The E2 form is associated with high triglycerides and the E2/E2 pair can be associated with very high cholesterol/triglycerides, increased risk for cardiovascular disease, and increased risk for pancreatitis (an inflammatory condition of the pancreas which can be very serious or even fatal). Certain medications are more effective than others in treating patients with the E2/E2 variant.

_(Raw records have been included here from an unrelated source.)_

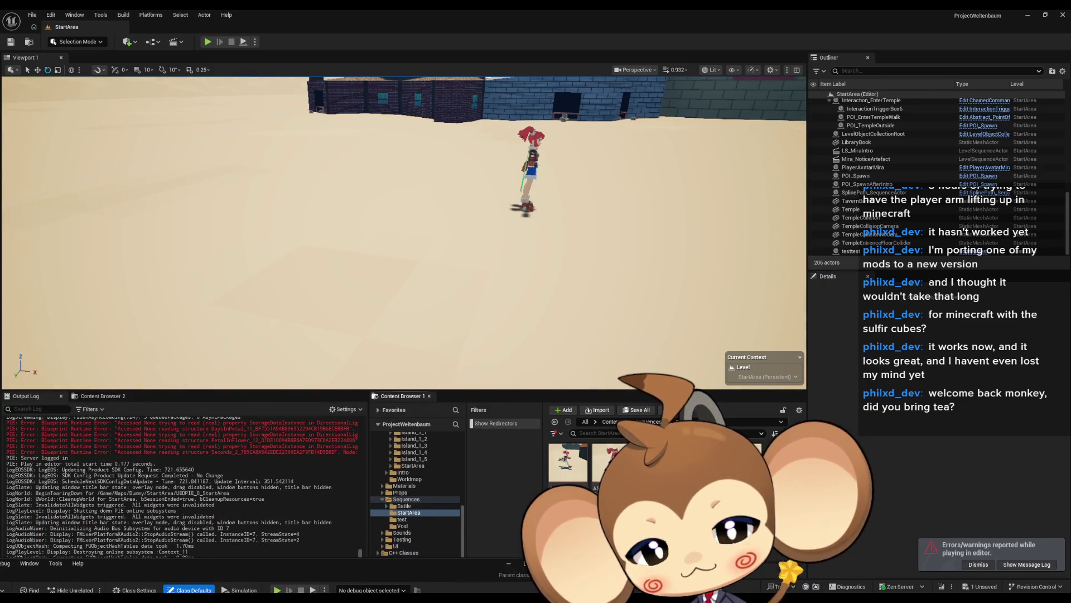
mouse_move(308, 468)
mouse_down()
mouse_move(446, 417)
mouse_move(583, 424)
mouse_move(563, 424)
mouse_move(573, 424)
mouse_up()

Angiotensin Converting Enzyme (ACE) Genotype
The ACE gene is present in two common forms, I and D. Individuals posses a pair of ACE genes, one inherited from the mother, and one from the father. Therefore possible pairs include:
                       ACE I/I
                       ACE I/D
                       ACE D/D
 
The ACE D/D variant is associated with increased risk for coronary artery disease, heart attack, coronary restenosis after stent implantation, and blood-clotting complications after surgery. Patients with the ACE D/D pair exhibit enhanced blood pressure responses to certain medications used to treat high blood pressure.

 
Vascular Inflammation Markers 

High Sensitivity C-Reactive Protein (HS-CRP)
Half of heart attacks occur in individuals with normal or near normal cholesterol levels. Other factors, including inflammation, are involved in the development of manifest coronary heart disease. HS-CRP is a blood test that indicates the amount of inflammation in an individual’s system.

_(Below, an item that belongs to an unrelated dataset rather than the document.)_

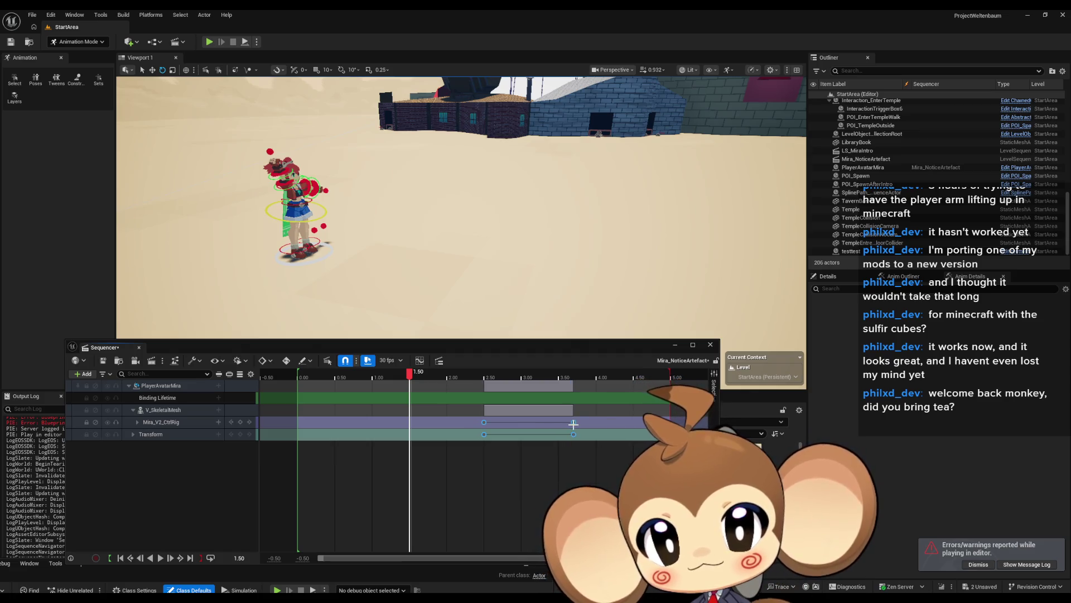
click(104, 361)
click(710, 346)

 An elevated HS-CRP , then, is an additional risk factor for heart attack. In fact, studies indicate that a person with a high HS-CRP and low “bad cholesterol”(LDL-cholesterol) is at about the same risk for a cardiovascular event as another person with low HS-CRP and high “bad cholesterol”. Therefore lifestyle interventions and drug therapies are often aimed not only at reducing cholesterol levels, but also at decreasing the level of HS-CRP.

Lipoprotein-Associated Phospholipase A2 (Lp-PLA2)
Lp-PLA2 is a promising new marker of inflammation and cardiovascular risk. Assessment of LP-PLA2 has recently become available by means of a blood test call PLAC. The PLAC test appears to be a more specific indicator of coronary inflammation than the more commonly employed HS-CRP. Whereas HS-CRP may be high because of other bodily sources of inflammation, such as arthritis, the PLAC test is more specific for vascular disease. The same therapeutic lifestyle changes and medications used to lower cholesterol and HS-CRP appear to be effective in decreasing PLAC.

Procedures

DEXA Body Composition Analysis
DEXA Body Composition Analysis (DEXA BCA) testing is considered the medical gold standard in terms of personal assessment of how your bodyfat distribution will affect your cardiovascular risk (due to different distributions of bodyfat having different cardiovascular risk even at the same total bodyfat percentage).  With the help of your UnaSource Weight Control physician, DEXA BCA is the most practical “ultra-accurate” and personalized ways to know your PERSONAL healthy weight based on bodyfat percent and distribution (the TRUE medical issues of concern).  Though not typically covered by insurance, DEXA BCA can be a great tool in guiding those who are serious about their health towards realistic and personalized goals.